Pour mettre du pain sur la table, Khalil Mansour doit attendre des heures à la boulangerie: depuis deux semaines, les files d’attente se multiplient à Beyrouth comme ailleurs au Liban, où les boulangeries rationnent le pain subventionné sur fond de pénuries.
« J’ai attendu trois heures aujourd’hui, plus de deux heures hier, pour obtenir un sac de pain… Et puis quoi encore ? », s’indigne M. Mansour, père de famille de 48 ans, devant une boulangerie de Beyrouth. Dans ce pays frappé depuis 2019 par une crise économique sans précédent, 80% de la population vit désormais sous le seuil de pauvreté de l’ONU alors que les autorités ont levé les subventions sur l’ensemble des produits essentiels, à l’exception du blé. Beyrouth s’efforce de maintenir le prix du blé, denrée alimentaire de base, alors que la livre libanaise a perdu plus de 90% de sa valeur entraînant une inflation galopante. Mais la situation se complique avec la guerre en Ukraine, d’où le Liban importe habituellement 80% de son blé. Aussi, l’explosion dévastatrice en août 2020 au port de Beyrouth a rendu l’importation et le stockage d’autant plus compliqués. « Je dois nourrir mes enfants, que voulez-vous que je fasse ? », clame M. Mansour, employé de pâtisserie qui ne touche pas plus que l’équivalent de 50 dollars par mois. Des sacs contenant 6 pains traditionnels ronds et plats, subventionnés et achetés en grande quantité sont revendus au marché noir à un prix plus élevé que le prix officiel, actuellement de 13 000 livres libanaises (43 centimes de dollar américain) et qui augmente régulièrement du fait de la dévaluation de la monnaie nationale. « Je ne peux pas me permettre d’acheter 30 000 livres le sac … » au marché noir, déplore M. Mansour. « La semaine passée, je suis resté trois jours sans pain ».
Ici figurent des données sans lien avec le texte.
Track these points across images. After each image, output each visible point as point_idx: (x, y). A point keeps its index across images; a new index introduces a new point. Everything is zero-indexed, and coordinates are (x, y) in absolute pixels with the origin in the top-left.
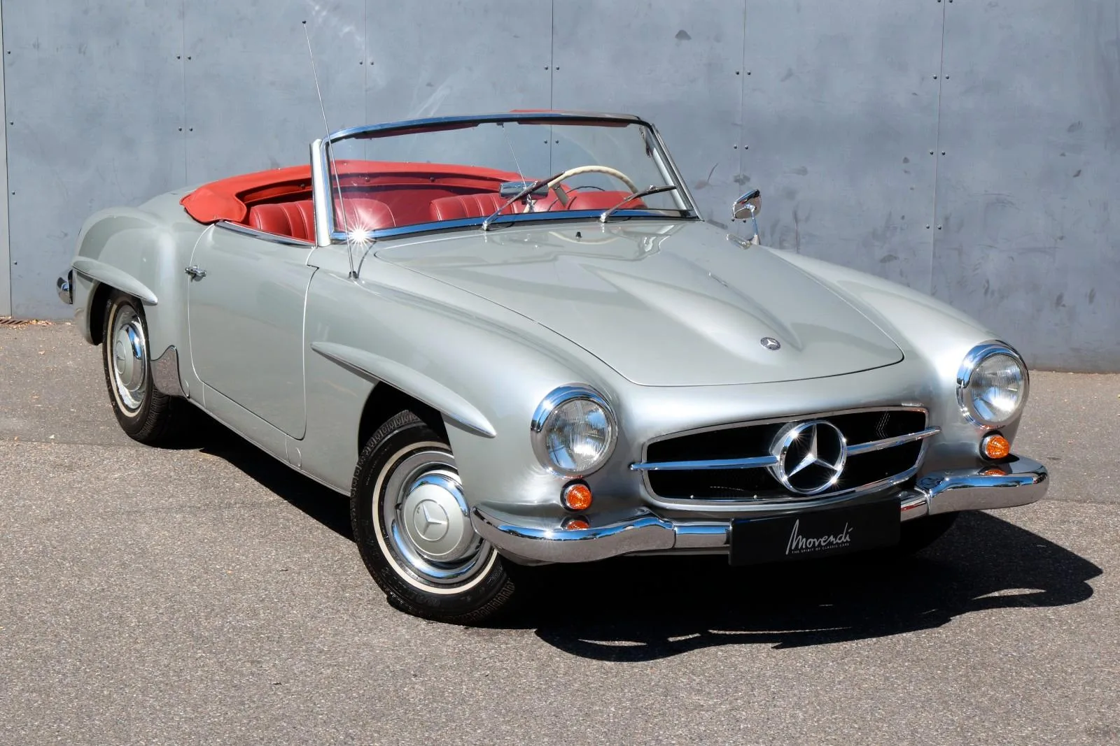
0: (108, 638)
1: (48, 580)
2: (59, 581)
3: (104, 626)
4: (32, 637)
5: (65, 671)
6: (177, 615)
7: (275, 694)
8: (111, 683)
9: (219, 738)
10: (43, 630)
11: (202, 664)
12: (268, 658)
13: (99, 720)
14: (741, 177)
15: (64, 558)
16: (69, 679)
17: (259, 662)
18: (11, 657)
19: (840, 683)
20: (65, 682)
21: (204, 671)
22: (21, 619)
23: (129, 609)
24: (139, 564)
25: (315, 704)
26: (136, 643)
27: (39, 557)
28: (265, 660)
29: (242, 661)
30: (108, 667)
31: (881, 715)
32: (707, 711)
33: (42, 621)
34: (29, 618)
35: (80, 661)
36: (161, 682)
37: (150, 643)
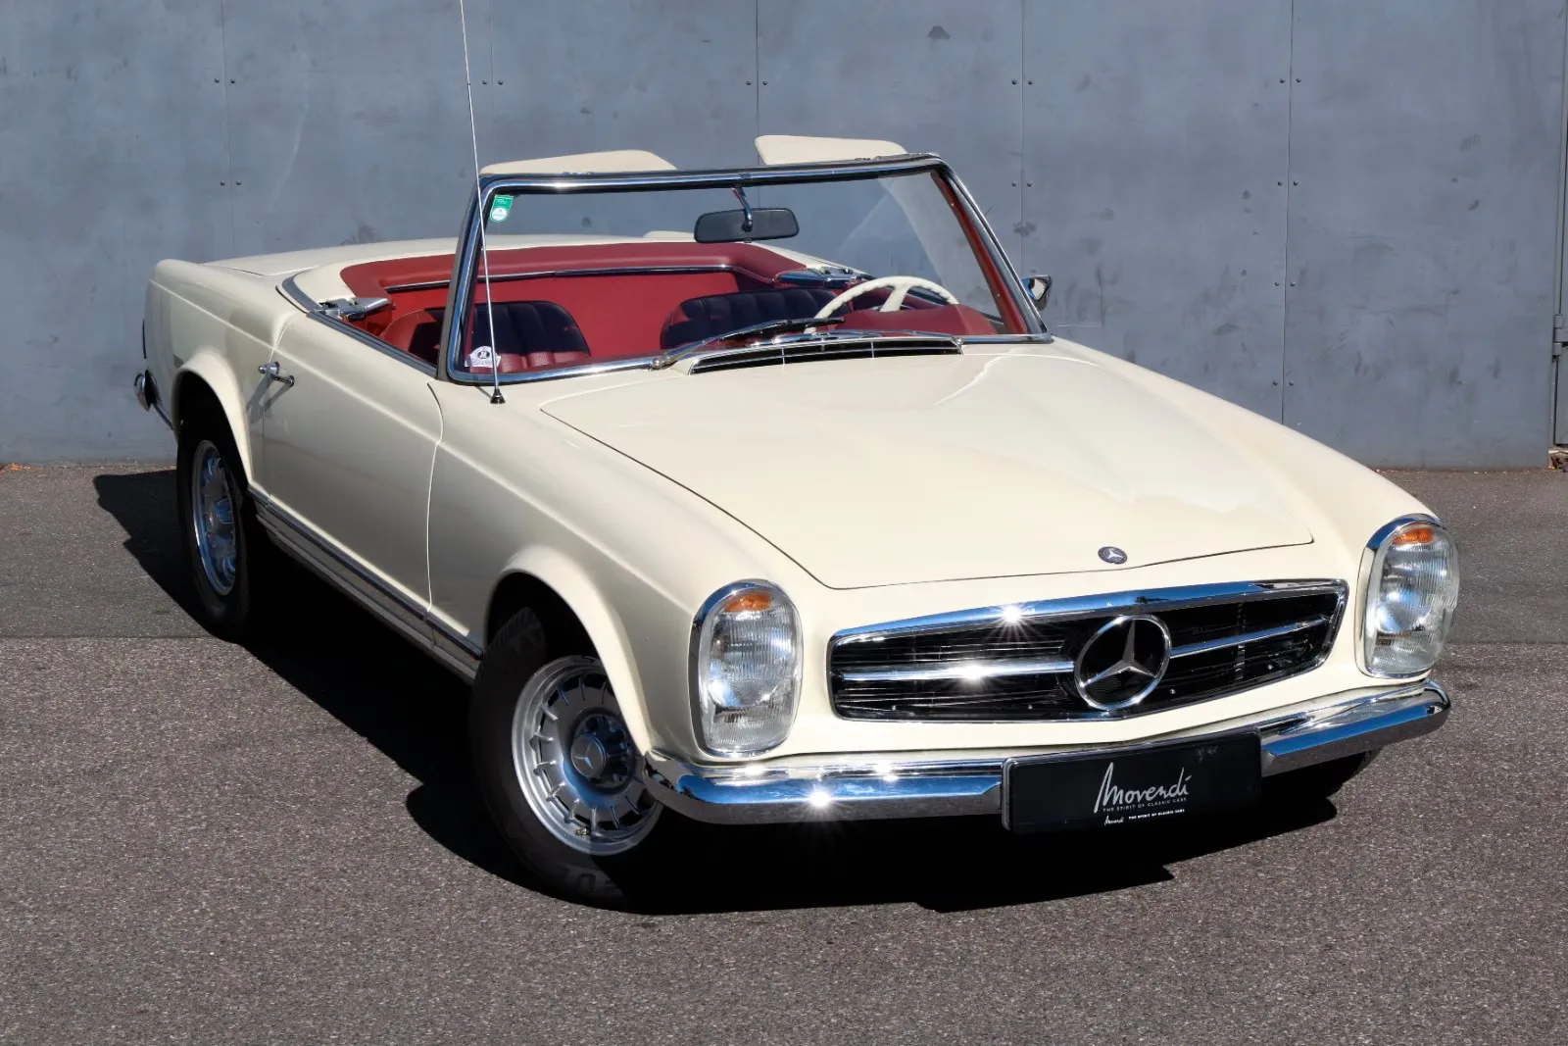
0: (420, 905)
1: (281, 830)
2: (298, 831)
3: (404, 889)
4: (313, 910)
5: (392, 954)
7: (702, 967)
8: (468, 968)
9: (670, 1033)
10: (321, 900)
13: (486, 1019)
14: (1024, 225)
18: (301, 941)
19: (1443, 905)
21: (584, 943)
22: (280, 886)
24: (396, 799)
25: (767, 977)
26: (464, 908)
27: (246, 798)
28: (660, 922)
30: (448, 945)
31: (1524, 945)
32: (1295, 954)
33: (312, 888)
34: (291, 884)
35: (404, 940)
36: (538, 961)
37: (485, 909)
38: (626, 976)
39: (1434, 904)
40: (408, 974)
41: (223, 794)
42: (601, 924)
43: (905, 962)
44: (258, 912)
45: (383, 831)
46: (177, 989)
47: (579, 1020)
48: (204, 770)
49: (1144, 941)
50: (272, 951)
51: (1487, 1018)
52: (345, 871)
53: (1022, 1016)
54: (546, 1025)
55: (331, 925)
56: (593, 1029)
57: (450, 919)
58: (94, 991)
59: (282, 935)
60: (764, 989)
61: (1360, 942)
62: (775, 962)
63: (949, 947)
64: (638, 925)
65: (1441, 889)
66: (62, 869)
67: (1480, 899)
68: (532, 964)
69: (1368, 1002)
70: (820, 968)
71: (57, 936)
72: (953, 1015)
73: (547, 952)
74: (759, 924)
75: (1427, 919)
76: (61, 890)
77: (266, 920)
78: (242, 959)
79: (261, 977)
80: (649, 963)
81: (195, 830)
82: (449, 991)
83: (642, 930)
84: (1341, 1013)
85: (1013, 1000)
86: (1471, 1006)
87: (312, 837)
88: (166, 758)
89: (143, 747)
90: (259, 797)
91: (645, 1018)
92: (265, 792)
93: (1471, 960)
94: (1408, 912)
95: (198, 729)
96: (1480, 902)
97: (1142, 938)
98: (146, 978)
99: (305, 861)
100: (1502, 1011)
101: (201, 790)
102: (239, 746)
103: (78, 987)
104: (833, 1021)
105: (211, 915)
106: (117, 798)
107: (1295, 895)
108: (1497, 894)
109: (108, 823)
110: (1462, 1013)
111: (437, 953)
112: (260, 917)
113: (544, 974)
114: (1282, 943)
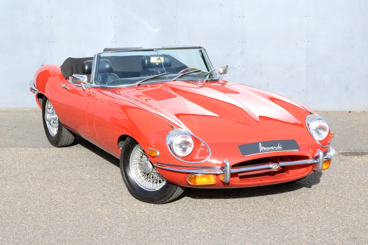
14: (242, 52)
24: (84, 182)
27: (49, 182)
38: (134, 219)
39: (325, 206)
40: (83, 219)
41: (43, 181)
43: (199, 217)
44: (50, 205)
45: (80, 189)
46: (30, 221)
47: (122, 228)
48: (40, 176)
50: (52, 214)
51: (333, 230)
52: (71, 197)
53: (224, 228)
54: (114, 229)
55: (66, 208)
56: (125, 230)
58: (11, 222)
59: (55, 211)
60: (165, 222)
63: (209, 214)
66: (5, 196)
68: (112, 217)
69: (305, 226)
70: (179, 218)
71: (3, 210)
72: (208, 228)
73: (116, 214)
75: (323, 209)
76: (5, 201)
78: (45, 215)
79: (50, 219)
81: (37, 189)
82: (92, 222)
84: (299, 229)
85: (223, 225)
86: (330, 227)
87: (64, 190)
88: (31, 173)
89: (26, 171)
90: (52, 182)
91: (137, 228)
92: (53, 181)
93: (332, 218)
94: (319, 208)
95: (39, 167)
96: (336, 206)
98: (23, 219)
99: (62, 195)
100: (337, 229)
101: (39, 180)
102: (48, 171)
103: (8, 221)
104: (180, 229)
105: (39, 206)
106: (19, 182)
107: (293, 204)
108: (341, 204)
109: (17, 187)
110: (328, 229)
111: (90, 214)
112: (50, 207)
113: (115, 219)
114: (287, 214)
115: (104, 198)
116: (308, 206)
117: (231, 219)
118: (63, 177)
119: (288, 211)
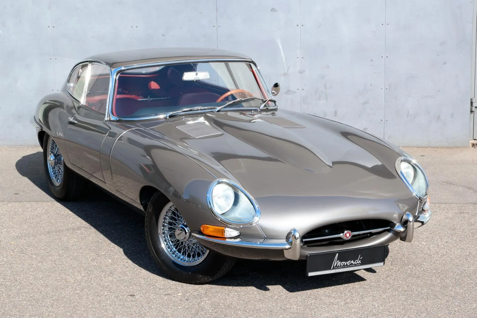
0: (62, 289)
1: (27, 264)
2: (33, 264)
3: (59, 284)
4: (28, 291)
5: (47, 305)
6: (91, 277)
7: (145, 309)
8: (70, 309)
10: (31, 287)
11: (108, 298)
12: (137, 293)
14: (301, 70)
15: (32, 254)
16: (50, 309)
17: (134, 295)
18: (20, 301)
19: (388, 289)
20: (49, 310)
21: (110, 301)
22: (20, 283)
23: (68, 275)
24: (67, 254)
26: (76, 290)
27: (20, 254)
28: (136, 294)
29: (126, 295)
30: (66, 302)
31: (410, 302)
32: (336, 305)
33: (30, 283)
34: (24, 282)
35: (53, 300)
36: (92, 307)
37: (82, 290)
38: (119, 312)
39: (386, 289)
40: (50, 312)
41: (14, 252)
42: (118, 295)
43: (210, 307)
49: (289, 301)
50: (9, 304)
52: (43, 278)
55: (32, 295)
57: (70, 294)
59: (15, 299)
61: (357, 301)
62: (168, 308)
64: (129, 296)
65: (389, 284)
67: (401, 287)
70: (182, 310)
73: (97, 304)
74: (168, 295)
75: (382, 293)
77: (11, 294)
80: (128, 308)
83: (130, 297)
87: (36, 267)
90: (25, 254)
92: (27, 252)
93: (392, 307)
95: (14, 231)
97: (288, 299)
99: (31, 274)
102: (24, 237)
108: (407, 285)
111: (62, 304)
112: (10, 293)
113: (93, 312)
114: (332, 301)
115: (89, 278)
116: (363, 288)
117: (253, 311)
118: (42, 247)
119: (334, 297)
« Armes à feu et couteaux »
« Depuis 16 jours, les files d’attente sont devenues courantes », observe Mohamed Mehdi (49 ans), propriétaire d’une boulangerie à Beyrouth. « La pénurie est grave » et « les gens viennent parfois avec des armes à feu, des couteaux ». Les disputes devant les boulangeries sont fréquentes. Mardi encore, l’armée a dû intervenir dans une boulangerie prise d’assaut et vandalisée par des clients en colère à Tâalbaya (Est), selon des médias locaux. « Les gens s’entassent, pour du pain… C’est humiliant ! », s’élève M. Mehdi. Dans un quartier voisin et sous un soleil de plomb, Dania Hassane (22 ans) fait la queue devant une autre boulangerie. Elle dit avoir eu de la chance car elle n’a dû attendre que 30 minutes pour avoir du pain. « Mon père (…) travaille du matin au soir pour acheter ce sac de pain et nourrir ses trois filles », déplore la jeune étudiante. « Pour un droit élémentaire … c’est affligeant. » Pour M. Mahdi, « la crise sévit depuis environ six mois, mais elle s’est accentuée. Il y a près d’un mois, certaines minoteries ont dû fermer parce que la Banque (centrale) du Liban ne leur a pas accordé de prêt. »
« Mesures discriminatoires »
Le ministère de l’Économie accuse certaines boulangeries de stocker la farine subventionnée ou de l’utiliser dans la production de produits non subventionnés. Les boulangeries accusent, elles, la Banque centrale de ne pas ouvrir les lignes de crédit suffisantes à l’importation. Pour assurer l’approvisionnement, le Parlement a approuvé mardi un prêt de 150 millions de dollars de la Banque mondiale (BM) destiné à financer les importations de blé. Les autorités libanaises font porter une partie de l’effondrement économique sur les plus d’un million de réfugiés syriens présents sur le sol libanais, où les discours sont de plus en plus hostiles envers ces réfugiés ainsi que les appels à les expulser. « Les Libanais ont perdu patience. Ils travaillent d’arrache-pied, pour pouvoir apporter ce sac de pain à leurs enfants », déclare Ahmed Saleh, employé de boulangerie de 22 ans, faisant écho à un sentiment qui se répand. Le Haut Commissariat de l’ONU pour les réfugiés (HCR) s’est dit « préoccupé actuellement par des pratiques restrictives et des mesures discriminatoires fondées sur la nationalité. » Mais « l’impact de la crise économique au Liban a un effet dévastateur sur tout le monde », souligne le HCR.